As someone who lost their car to flooding last year I thought that I would pass along some information. This was complied from multiple sources and Facebook posts found online.
Before you start your car there are certain steps you should take to prevent hydro-locking your engine and thus totaling your car.
To prevent hydro-locking your car, take notice of the following things First and act accordingly with your vehicle.
- Mark the high water line on the outside of the driver door. Use tape or a permanent market. You can tell where the high water line is or was from the debris sticking to the side of your car. This way your insurance company can document the depth of water your car was under.
- As a general rule if water got into your car and covered the seats (usually 6-8 inches of water) your car will be declared a total loss by the insurance company. This happens because there are a lot of electronics in the floor board of your car and water damages and causes them to corrode quickly overtime instead of operating for its full intended lifespan. The electrical wiring would need to be completely replaced for functionality and reliability to be restored. It costs more to replace all wiring in a car than to replace the entire car so insurance companies declare cars total losses and replace them.
- Checking the air filter located under your hood can help you determine if you can start your car safely. If the filter is wet or appears to have gotten wet it is an indication that your engine has water in it. If you try to start your car when water is in the engine you will destroy it.
- Check your oil dipstick as well to determine the state of your car. If it appears to have a lot of oil in it (the dipstick oil level reads very high) it means that your engine has water in it. If you try to start your car you will destroy it.
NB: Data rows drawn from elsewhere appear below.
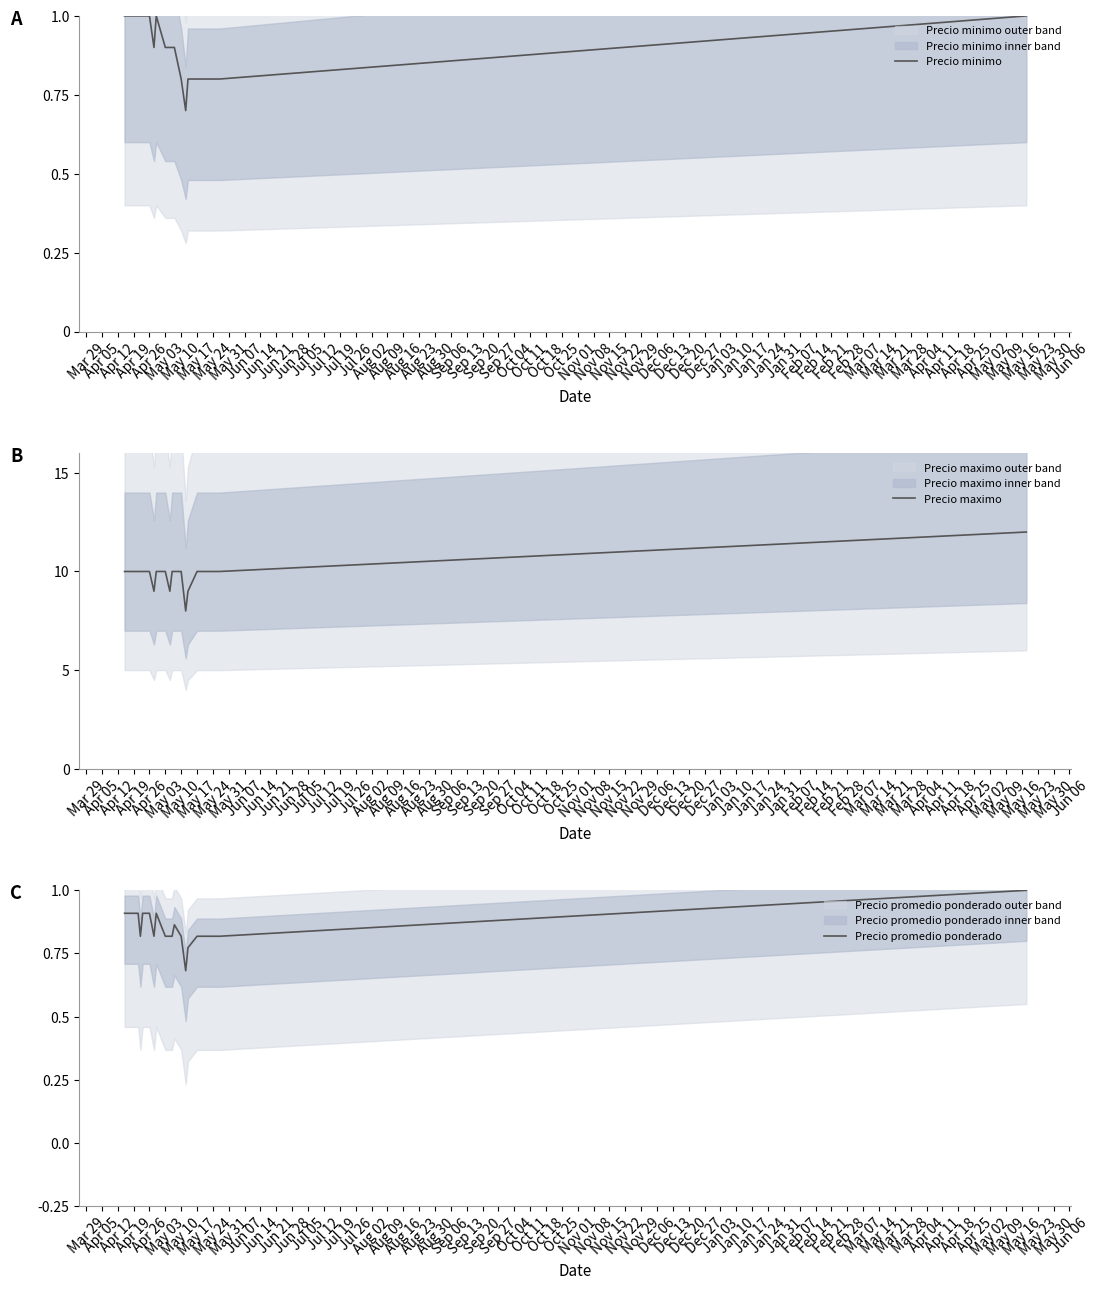

In Precio maximo, how many points are lower than both neighbors (excluding endpoints)?

3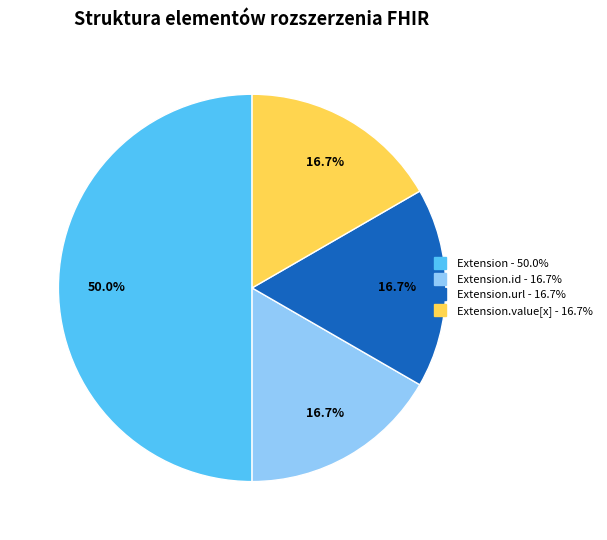

How many slices are in this pie chart?

4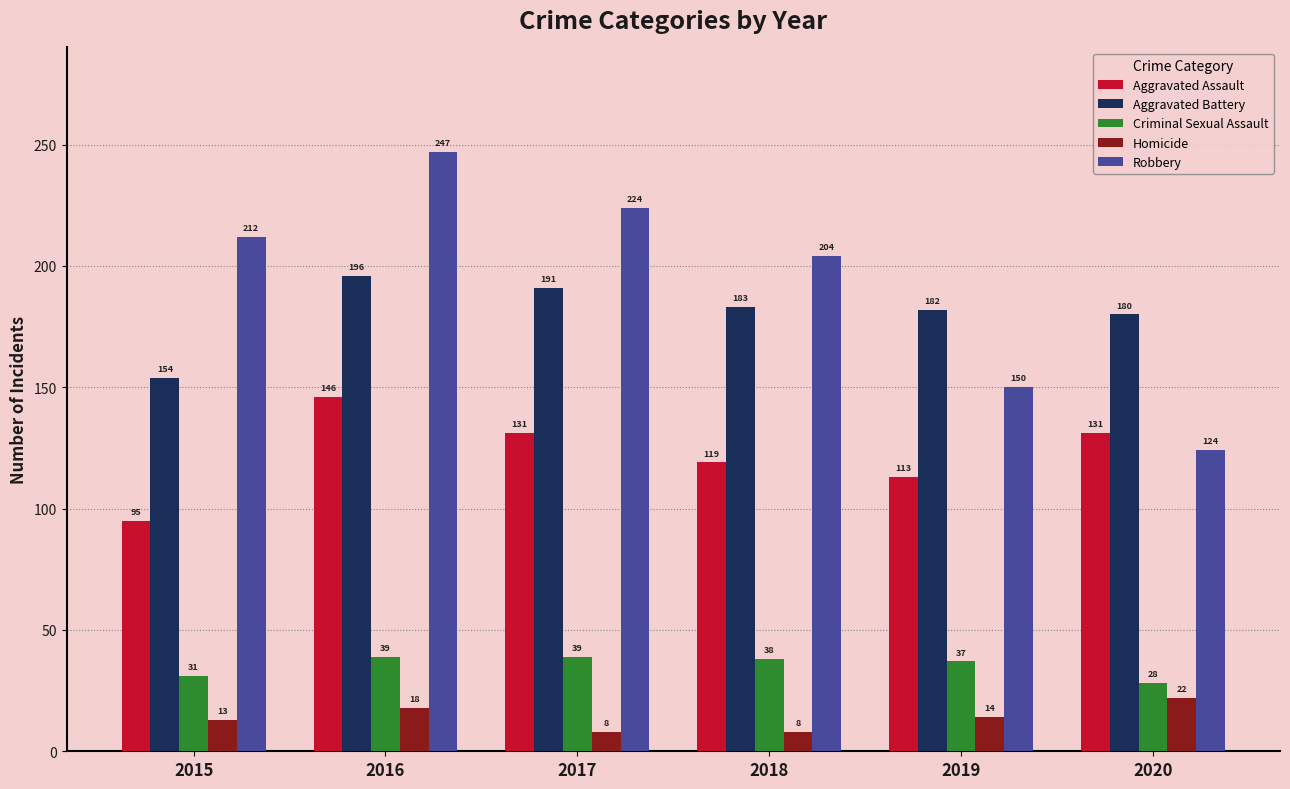

What is the difference between the Homicide values at 2020 and 2018?

14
- If the oil level appears to be normal then proceed with caution and only turn your ignition so the battery will engage. Do not fully try to start your car yet. If the battery is dead and your dashboard doesn’t light up do not try to start the engine. This means that something electrical has shorted out and your battery has drained. If you try to jump the vehicle you will only worsen the problem.
- If your dashboard lights up and your battery seems to be operational then you may have lucked out. You may now try to start the vehicle. If you hear a click and the engine doesn’t turn over stop trying to start the car. You will do more damage if you keep trying to start the car. A mechanic will need to address this problem if it doesn’t start the first time.
- If the engine turns over but doesn’t start, stop trying to start the car. There is probably an electronic issue or computer issue. Unfortunately this probably means your vehicle will also be a total loss. You will need to proceed with a professional mechanic evaluation and report it to your insurance.
- If the engine starts, let it run for about a minute and then turn it off. There are still a few things to check. Do not rev the accelerator.
- Open the hood and find the oil dipstick again. Get a piece of white paper and let the dipstick drip oil onto it. If it is a clear, brown or black there is no water in your oil. If the oil appears to have water drops in it or looks like chocolate milk you have water in your oil and the oil will need to be drained and replaced. Have your car towed to a local repair shop. If you choose to drive it there yourself you are risking destroying your car.
- If the oil appears to have no water in it then it is time to pull your transmission dipstick. Use another piece of white paper and drip transmission fluid on it. If it is a translucent clear, red or reddish brown it is normal. If it looks like strawberry milk or has clear droplets in it then you have water in your transmission. Have your car towed to a local repair shop. If you choose to drive it you are risking destroying your car.
- If both sets of fluids seem clear there are a few more things to check. Go ahead and start your engine and turn on your Air Conditioning and let your car idle for about 5 minutes. Check the cooling fans in the front of your car on the radiator. If they are not spinning, do not drive the car because it will overheat. Have it towed to a repair shop to have the fans replaced.
- If everything looks good then your car is most likely in decent condition and was not heavily affected by the flood. You should still take it to a local mechanic and have the entire vehicle rechecked to ensure no damage occurred that is detrimental to its operation.